■ Exercise brief:
Repeat the data that follows, keeping every character intact.

(Records provided begins)

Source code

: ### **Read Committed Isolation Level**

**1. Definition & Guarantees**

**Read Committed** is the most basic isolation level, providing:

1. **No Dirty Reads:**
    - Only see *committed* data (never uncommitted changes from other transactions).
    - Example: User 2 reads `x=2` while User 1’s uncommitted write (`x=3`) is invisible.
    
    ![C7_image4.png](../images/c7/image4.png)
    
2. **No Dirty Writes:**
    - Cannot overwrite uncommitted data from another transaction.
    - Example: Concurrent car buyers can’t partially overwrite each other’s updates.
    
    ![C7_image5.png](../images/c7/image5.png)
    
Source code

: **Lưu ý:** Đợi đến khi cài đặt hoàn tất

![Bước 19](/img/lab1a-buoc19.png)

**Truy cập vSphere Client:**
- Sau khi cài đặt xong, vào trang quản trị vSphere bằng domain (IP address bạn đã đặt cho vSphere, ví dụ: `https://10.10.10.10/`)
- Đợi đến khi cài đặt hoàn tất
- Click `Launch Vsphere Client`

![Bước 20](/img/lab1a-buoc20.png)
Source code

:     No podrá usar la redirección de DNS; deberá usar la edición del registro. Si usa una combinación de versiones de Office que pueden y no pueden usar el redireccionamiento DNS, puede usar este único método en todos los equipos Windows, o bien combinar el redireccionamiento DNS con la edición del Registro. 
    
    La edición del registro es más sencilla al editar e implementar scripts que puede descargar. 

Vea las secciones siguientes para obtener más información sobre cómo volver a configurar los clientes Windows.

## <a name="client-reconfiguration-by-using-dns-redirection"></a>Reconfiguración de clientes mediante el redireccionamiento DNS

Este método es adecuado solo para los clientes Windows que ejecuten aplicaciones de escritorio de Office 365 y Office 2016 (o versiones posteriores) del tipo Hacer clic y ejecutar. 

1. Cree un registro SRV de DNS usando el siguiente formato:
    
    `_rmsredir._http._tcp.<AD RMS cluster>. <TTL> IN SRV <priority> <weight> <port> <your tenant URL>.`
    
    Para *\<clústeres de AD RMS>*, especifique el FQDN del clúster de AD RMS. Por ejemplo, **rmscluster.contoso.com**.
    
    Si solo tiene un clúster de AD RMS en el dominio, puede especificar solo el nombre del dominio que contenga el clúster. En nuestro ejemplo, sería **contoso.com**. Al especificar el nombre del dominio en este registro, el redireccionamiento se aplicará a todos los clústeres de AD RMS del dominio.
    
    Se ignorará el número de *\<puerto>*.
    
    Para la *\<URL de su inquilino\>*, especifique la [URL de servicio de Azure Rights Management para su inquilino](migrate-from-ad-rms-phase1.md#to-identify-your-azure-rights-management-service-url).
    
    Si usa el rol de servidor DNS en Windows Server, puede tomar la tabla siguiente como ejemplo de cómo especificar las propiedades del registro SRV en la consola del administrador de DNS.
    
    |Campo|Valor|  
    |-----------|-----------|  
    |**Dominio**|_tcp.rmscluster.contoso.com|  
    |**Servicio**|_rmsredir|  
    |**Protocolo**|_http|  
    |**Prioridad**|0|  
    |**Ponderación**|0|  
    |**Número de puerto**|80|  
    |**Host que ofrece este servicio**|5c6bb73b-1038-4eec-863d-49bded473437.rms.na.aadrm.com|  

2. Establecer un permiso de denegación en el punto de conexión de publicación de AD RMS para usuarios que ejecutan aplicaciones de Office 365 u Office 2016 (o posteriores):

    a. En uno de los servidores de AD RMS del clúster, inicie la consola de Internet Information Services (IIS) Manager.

(Records provided ends)

■ Written response:
Source code

: ### **Read Committed Isolation Level**

**1. Definition & Guarantees**

**Read Committed** is the most basic isolation level, providing:

1. **No Dirty Reads:**
    - Only see *committed* data (never uncommitted changes from other transactions).
    - Example: User 2 reads `x=2` while User 1’s uncommitted write (`x=3`) is invisible.
    
    ![C7_image4.png](../images/c7/image4.png)
    
2. **No Dirty Writes:**
    - Cannot overwrite uncommitted data from another transaction.
    - Example: Concurrent car buyers can’t partially overwrite each other’s updates.
    
    ![C7_image5.png](../images/c7/image5.png)
    
Source code

: **Lưu ý:** Đợi đến khi cài đặt hoàn tất

![Bước 19](/img/lab1a-buoc19.png)

**Truy cập vSphere Client:**
- Sau khi cài đặt xong, vào trang quản trị vSphere bằng domain (IP address bạn đã đặt cho vSphere, ví dụ: `https://10.10.10.10/`)
- Đợi đến khi cài đặt hoàn tất
- Click `Launch Vsphere Client`

![Bước 20](/img/lab1a-buoc20.png)
Source code

:     No podrá usar la redirección de DNS; deberá usar la edición del registro. Si usa una combinación de versiones de Office que pueden y no pueden usar el redireccionamiento DNS, puede usar este único método en todos los equipos Windows, o bien combinar el redireccionamiento DNS con la edición del Registro. 
    
    La edición del registro es más sencilla al editar e implementar scripts que puede descargar. 

Vea las secciones siguientes para obtener más información sobre cómo volver a configurar los clientes Windows.

## <a name="client-reconfiguration-by-using-dns-redirection"></a>Reconfiguración de clientes mediante el redireccionamiento DNS

Este método es adecuado solo para los clientes Windows que ejecuten aplicaciones de escritorio de Office 365 y Office 2016 (o versiones posteriores) del tipo Hacer clic y ejecutar. 

1. Cree un registro SRV de DNS usando el siguiente formato:
    
    `_rmsredir._http._tcp.<AD RMS cluster>. <TTL> IN SRV <priority> <weight> <port> <your tenant URL>.`
    
    Para *\<clústeres de AD RMS>*, especifique el FQDN del clúster de AD RMS. Por ejemplo, **rmscluster.contoso.com**.
    
    Si solo tiene un clúster de AD RMS en el dominio, puede especificar solo el nombre del dominio que contenga el clúster. En nuestro ejemplo, sería **contoso.com**. Al especificar el nombre del dominio en este registro, el redireccionamiento se aplicará a todos los clústeres de AD RMS del dominio.
    
    Se ignorará el número de *\<puerto>*.
    
    Para la *\<URL de su inquilino\>*, especifique la [URL de servicio de Azure Rights Management para su inquilino](migrate-from-ad-rms-phase1.md#to-identify-your-azure-rights-management-service-url).
    
    Si usa el rol de servidor DNS en Windows Server, puede tomar la tabla siguiente como ejemplo de cómo especificar las propiedades del registro SRV en la consola del administrador de DNS.
    
    |Campo|Valor|  
    |-----------|-----------|  
    |**Dominio**|_tcp.rmscluster.contoso.com|  
    |**Servicio**|_rmsredir|  
    |**Protocolo**|_http|  
    |**Prioridad**|0|  
    |**Ponderación**|0|  
    |**Número de puerto**|80|  
    |**Host que ofrece este servicio**|5c6bb73b-1038-4eec-863d-49bded473437.rms.na.aadrm.com|  

2. Establecer un permiso de denegación en el punto de conexión de publicación de AD RMS para usuarios que ejecutan aplicaciones de Office 365 u Office 2016 (o posteriores):

    a. En uno de los servidores de AD RMS del clúster, inicie la consola de Internet Information Services (IIS) Manager.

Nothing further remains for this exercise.